Matta,Eramen, collection de La Petite Escalère. Photo (c) Corinne Crabos.

La collection

« Aujourd’hui le jardin abrite une cinquantaine d’œuvres. Allant de Zao Wou-ki à Calder et de Mark di Suvero à Chillida, pour n’en citer que quatre… Il ne ressemble à aucun autre jardin de sculptures. Il ne s’impose pas uniquement par sa collection. Parmi les artistes beaucoup ne sont pas « de renom ». Les sculptures ne sont pas en évidence, elles n’ont pas la priorité. Elles ne sont pas là pour être immédiatement reconnues, comptées, répertoriées. Ni pour être seulement une liste de noms impressionnants. »

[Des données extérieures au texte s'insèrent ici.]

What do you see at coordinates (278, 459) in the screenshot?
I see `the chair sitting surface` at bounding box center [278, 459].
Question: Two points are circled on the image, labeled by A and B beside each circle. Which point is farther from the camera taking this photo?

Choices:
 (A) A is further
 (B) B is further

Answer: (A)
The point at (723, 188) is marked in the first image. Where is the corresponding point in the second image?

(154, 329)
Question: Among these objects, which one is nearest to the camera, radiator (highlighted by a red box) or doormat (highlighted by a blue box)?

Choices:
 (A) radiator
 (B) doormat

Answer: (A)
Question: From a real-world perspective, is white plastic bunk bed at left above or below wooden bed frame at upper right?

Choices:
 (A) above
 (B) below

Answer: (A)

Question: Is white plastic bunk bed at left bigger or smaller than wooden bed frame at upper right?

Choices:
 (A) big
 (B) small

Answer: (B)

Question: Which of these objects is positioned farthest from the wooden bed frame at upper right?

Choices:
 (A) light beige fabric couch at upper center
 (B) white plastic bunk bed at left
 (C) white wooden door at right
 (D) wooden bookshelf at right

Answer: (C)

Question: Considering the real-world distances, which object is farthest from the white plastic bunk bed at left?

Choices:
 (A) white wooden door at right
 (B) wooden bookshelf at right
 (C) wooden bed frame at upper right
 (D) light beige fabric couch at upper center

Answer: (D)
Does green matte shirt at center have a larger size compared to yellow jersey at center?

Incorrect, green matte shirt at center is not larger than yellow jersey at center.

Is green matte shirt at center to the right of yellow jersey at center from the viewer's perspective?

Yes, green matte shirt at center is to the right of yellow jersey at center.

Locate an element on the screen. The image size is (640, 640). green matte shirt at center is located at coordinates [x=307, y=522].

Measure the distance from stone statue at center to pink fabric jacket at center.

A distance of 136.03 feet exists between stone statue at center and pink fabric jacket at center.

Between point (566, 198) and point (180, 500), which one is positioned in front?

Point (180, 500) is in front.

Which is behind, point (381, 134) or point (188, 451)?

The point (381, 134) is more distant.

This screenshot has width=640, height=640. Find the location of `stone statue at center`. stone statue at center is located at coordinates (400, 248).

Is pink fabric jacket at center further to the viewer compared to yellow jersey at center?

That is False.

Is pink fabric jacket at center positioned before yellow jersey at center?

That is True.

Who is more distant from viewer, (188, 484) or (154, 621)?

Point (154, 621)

La priorité du jardin est de ponctuer la nature de belles œuvres, sans qu’elles ne la dominent. Sans que celles-ci ne soient le point exclusif de notre attention. Permettre aux rosiers de nous époustoufler autant qu’un mobile-stabile de Calder ou qu’un Bourgeois de Calais de Rodin. Laisser au feuillage tendre d’un petit chêne la possibilité de se mêler à la ramure tournante d’un arbre en bronze de Matta. Voir se déplier au milieu de grandes herbes de la prairie une structure en corten d’Oteiza qui découpe le ciel de ses pleins et de ses vides.

Ces œuvres, il faut les découvrir. Aller à leur rencontre, les chercher, tomber sur elles par hasard, au détour d’un petit pont de bambou ou d’un chemin de traverses. Être surpris de les croiser là où on
ne les attend pas. »*

 

*Tiré de « Jardin secret », un texte de Dominique Haim publié dans le Carnet nº1 de La Petite Escalère en 2011.